We have developed a new imaging tool for abnormal functioning of local cortical neurons through power fluctuations of electroencephalogram (EEG) recorded at 21 sites on the head for 3 min in the rest state with eyes closed covering 2~40 Hz. The EEG power variance is normalized to the mean squared power, which is called Normalized Power Variance (NPV). A deviation of NPV from the mean NPV of normal controls, which is given in units of the standard deviation of the normal controls, is called “z-score”. There are two kinds of abnormalities, hyperactivity (neuronal discharges are over-synchronized) and hypoactivity (neuronal discharges are over-randomized) corresponding to z > 1 and z < - 1. Such z-values are plotted on a standard brain surface as Neuronal Abnormality Map (NAM) and this technique is named as Neuronal Abnormality Topography (NAT). Currently, NAT has been test used for early detection of MCI (mild cognitive impairment), longitudinal monitoring of Alzheimer’s disease (AD), cerebral infarction, depression, and their differential diagnosis. Its application to epilepsy is also expected. As regards AD, results of NAT are very similar to regional cerebral blood flow reduction maps. We are planning to make NAT analysis via INTERNET and has the following features: to be inexpensive, non-invasive, high sensitivity, reliability, and easy to operate. Development of NAT is supported by Grant-in-Aid of Japan Science and Technology Agent.

About the Speaker:

Born on June 29, 1931
1954:Graduated from Dept. of Physics, the University of Tokyo
1954-1964: Electric Communication Laboratory, NTT (Japan)
1964-1965: Research Lab. of Electronics, MIT as a Fulbright exchange scholar.
1964-1966: The Royal Institute of Technology (Sweden)
1966-1966: RCA Tokyo Lab.
1966-1992: Tokyo Institute of Technology
(1981: University of Paris #7 as a visiting professor)
1992: Retired from Tokyo Institute of Technology, and nominated as Emeritus Professor, and established Brain Functions Laboratories, Inc..

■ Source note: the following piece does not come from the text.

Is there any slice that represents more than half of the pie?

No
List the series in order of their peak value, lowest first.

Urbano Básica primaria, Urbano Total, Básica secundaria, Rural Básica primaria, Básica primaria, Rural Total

New technologies developed by Brain Functions Lab.

1. Emotion Spectrum Analysis Method (ESAM): this technique numerically estimates emotional state by means of EEG analysis. The emotional state is expressed as a combination of four independent states: stress, joy, sadness, and relaxation. This method is widely used for estimating satisfaction of users of various commercial products, environments, designs, etc.
2. Diagnosis Method of Neuronal Dysfunction (DIMENSION): this technique numerically estimates a state brain function, and is used to early detection of dementia and efficacy of treatment of dementia.
3. Neuronal Abnormality Topography: this technique is newly developed technique to visualize cortical neuronal abnormalities on the brain surface. Its quality is almost equivalent to SPECT or more than that. It is used as differential diagnosis of brain disorders.

DIMENSION has received Grand Prix at the 1st MIT Business Plan Contest in Japan in 2001,.
In 2007, Grand Prix of new technologies of the year of 2007 in Kanagawa Prefecture, and others prizes.